GOP Candidates Get Personal About Addiction in New Hampshire

Stories of death, devastation and hope in the face of state's growing epidemic.

January 5, 2016, 8:58 PM
PHOTO: Republican presidential candidate Carly Fiorina speaks at the New Hampshire Forum on Addiction and the Heroin Epidemic at Southern New Hampshire University, Jan. 5, 2016, in Manchester, N.H.
Republican presidential candidate Carly Fiorina speaks at the New Hampshire Forum on Addiction and the Heroin Epidemic at Southern New Hampshire University, Jan. 5, 2016, in Manchester, N.H.
Mary Schwalm/AP Photo

—HOOKSETT, N.H. -- In the midst of a drug epidemic sweeping the state, several GOP candidates shared their own families’ devastating stories of addiction on Tuesday, joining state leaders at the Addiction Policy Forum at Southern New Hampshire University.
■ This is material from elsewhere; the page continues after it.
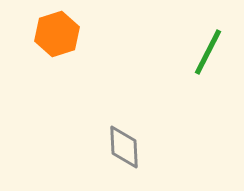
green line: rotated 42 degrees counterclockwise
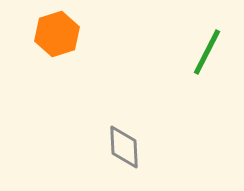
green line: moved 1 px left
A recent poll by ABC affiliate WMUR and the University of New Hampshire showed for the first time in eight years, Granite State voters don’t view the economy as the top issue facing the state, but rather its skyrocketing rate of overdoses.

Republican presidential candidate Carly Fiorina sat on a panel for nearly an hour, as she gave some of the most detailed remarks to date on her stepdaughter’s addiction struggle, which eventually led to her death.

“There’s an old saying,” Fiorina said. “The eyes are the window to the soul. And as Lori grew progressively sicker, the sparkle, the potential, the possibilities that had once filled her life – disappeared from behind her eyes.”

As the conversation turned to second chances, Fiorina recalled “standing in front of a judge, begging him not to send her back to prison.”

In the end, her pleas didn’t work – and Fiorina now finds herself calling for treatment-based solutions.

“I know that experience did not help,” she said of her stepdaughter’s imprisonment, “because I saw her as she came out.”

Powerful moments from @CarlyFiorina as she describes losing her daughter to addiction: "the sparkle disappeared."

— Brad Mielke (@TheBradMielke) January 5, 2016

Overdoses now claim 129 lives a day in the U.S., according to organizer Jessica Nickel.

“That’s like two regional airliners,” she told ABC News. “Or the graduating class of a high school. If two regional airliners went down every day in the U.S., we would be up in arms about it. And we’re doing nothing.”

Nickel had a personal connection with Ohio governor John Kasich, who was surprised to see her leading the event. The two met nearly twenty years ago, when Kasich heard her story of growing up on the streets as the daughter of heroin addicts. She lived in a car throughout much of high school, but somehow worked her way to Princeton.

“You believe in miracles?” Kasich asked the audience, largely composed of recovering addicts. “Look in Jessica. You have to believe in yours.” “Miracles are never used up,” Kasich said, choking back tears. “There’s always room for one more.”

"Do you believe in miracles?" -@JohnKasich, pointing to organizer who was rendered homeless by parents' addiction.

— Brad Mielke (@TheBradMielke) January 5, 2016

Former Florida governor Jeb Bush shed light on his daughter’s experience with drug abuse, saying the experience affected his views on policy.

“I will never forget the drug court graduation she had in Orlando,” Bush said.

Chris Christie, who has made drugs a centerpiece of his campaign, noted that addiction is still stigmatized.

“You don’t go to a neighborhood dinner party and say ‘hey my daughter is addicted to heroin, what’s new with you?’” the New Jersey governor deadpanned. “But if your daughter had cancer, you would tell them.”

That silence, he added, has resulted in little media attention. But he noted the bank of television cameras at the back of the room.

“You’re starting to get it,” he said.

That message, said recovery worker Sue Thistle, may have earned her vote.

“I didn’t like him coming into today,” she said. “But I’ve been in the addiction field a long time, and I know when somebody knows what they’re doing.”

Attendees warned that it will take more than words to alleviate the crisis. Last year New Hampshire saw more overdose deaths than highway fatalities – and the “Live Free or Die State” doesn’t have seat belt laws.